May 28, 2026
Your apps know where the troops are
US troops are reportedly being targeted using location data, Pentagon says
Troops tracked by phone data, and the comments are absolutely furious about who let this happen
TLDR: U.S. officials say enemies may be using commercially sold phone location data to track American troops in war zones. Commenters are split between fury at the ad-data industry and disbelief that the military didn’t lock this down sooner, with many saying this disaster was painfully predictable.
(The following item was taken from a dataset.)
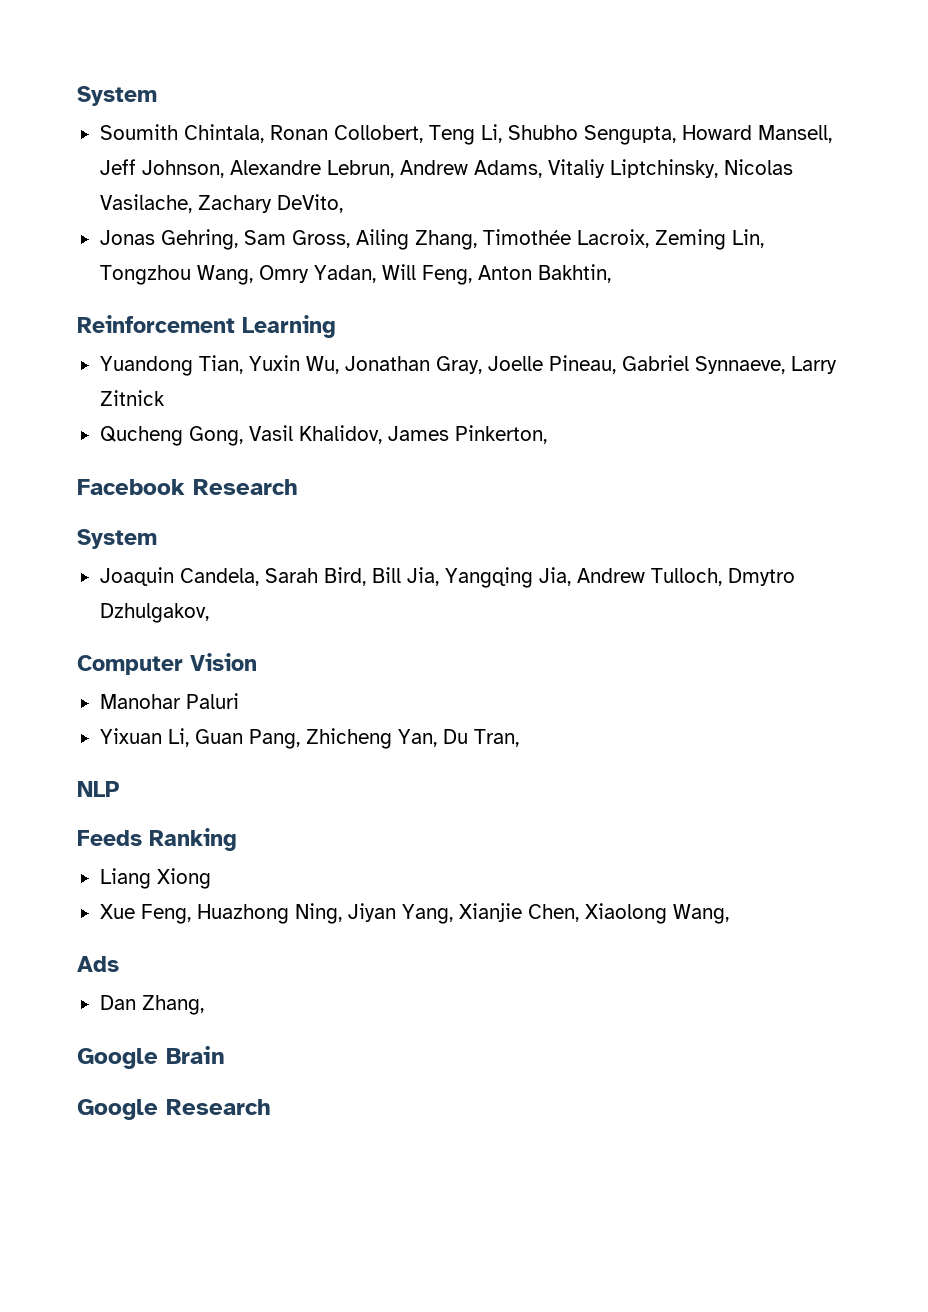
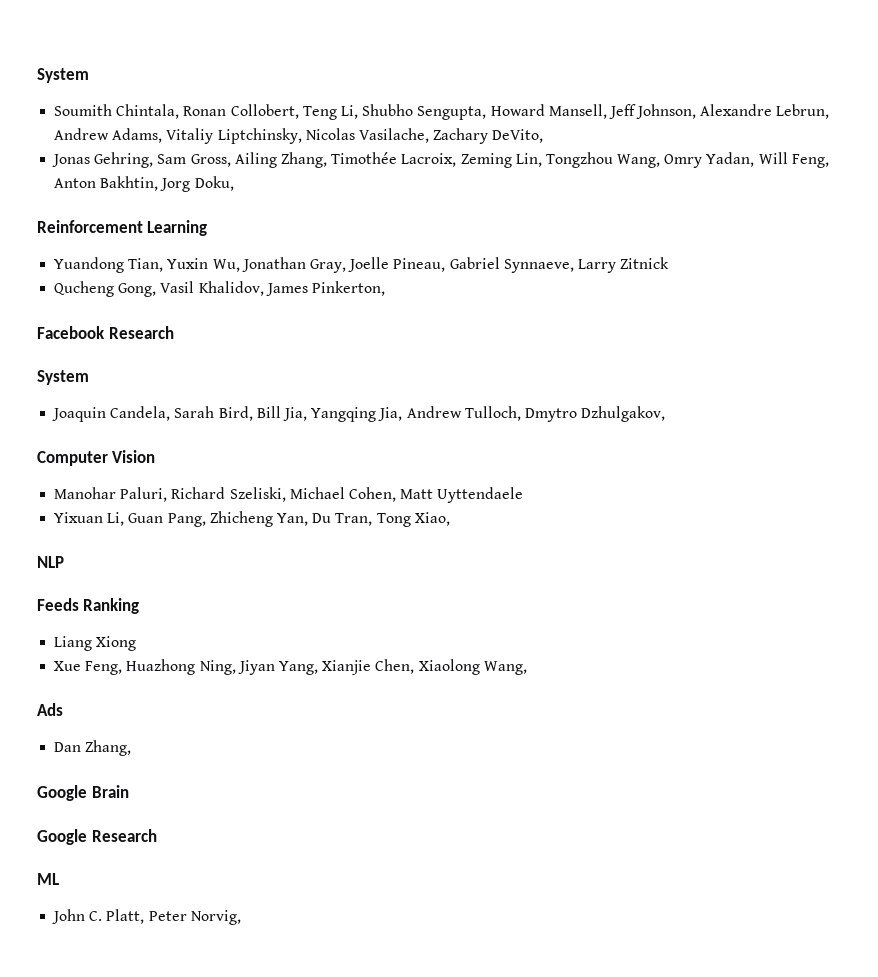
(611, 273) none -> [160,176,234,192] Jorg Doku,
[185,693,239,709] Paluri -> [120,487,524,503] Paluri, Richard Szeliski, Michael Cohen, Matt Uyttendaele
(519, 738) none -> [376,512,450,527] Tong Xiao,
(271, 1107) none -> [37,873,59,885] [52,909,241,925] // ML // John C. Platt, Peter Norvig,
The big reveal here is chilling: U.S. military officials reportedly warned that American troops in war zones may have been tracked or watched using ordinary phone location data bought and sold on the open market. Senator Ron Wyden and other lawmakers are now saying the data-for-ads business isn’t just creepy anymore, it could literally help enemies find where troops sleep, gather, and move. In plain English: the same kind of data used to sell you sneakers could also help someone aim a drone.
But the real fireworks are in the comments, where readers are swinging between outrage, conspiracy, and gallows humor. One camp is yelling the obvious: why is this legal at all? A top reaction basically says, just ban the sale of location data already. Another crowd is roasting the military’s apparent lack of urgency, with one commenter asking why military phones are on the public internet in the first place, while another sneered that maybe officials should’ve learned from Ukraine, where soldiers posting selfies became a cautionary tale. And of course, the villain casting began instantly: Peter Thiel got name-dropped as the guy supposedly "licking his grubby little lips" at the chance to cash in on even more surveillance.
The mood is a mix of "how did nobody stop this" and "welcome to the surveillance economy, now with battlefield consequences." Even the browser debate got dragged in, with Chrome catching heat as commenters and lawmakers turned a privacy scandal into a full-blown blame game. The consensus? This isn’t just a tech story anymore — it’s a national security mess with commenters screaming that everyone should have seen it coming.
Key Points
- •U.S. Central Command said it received multiple threat reports that adversaries were exploiting commercial location data to target or surveil U.S. personnel in theater.
- •Lawmakers said this was the first official confirmation that U.S. forces had been targeted in an active war zone using commercially available location data.
- •The article explains that location data collected from smartphones and apps is commonly sold through data brokers in the digital advertising ecosystem.
- •It cites earlier examples, including a 2016 case involving tracking special operations forces to Syria and a recent media investigation of activity around U.S. sites in Germany.
- •Lawmakers urged the Pentagon to take protective steps such as disabling advertising IDs, turning off location sharing on field devices, and moving personnel away from Chrome; Google defended Chrome's security and called for stronger data broker safeguards.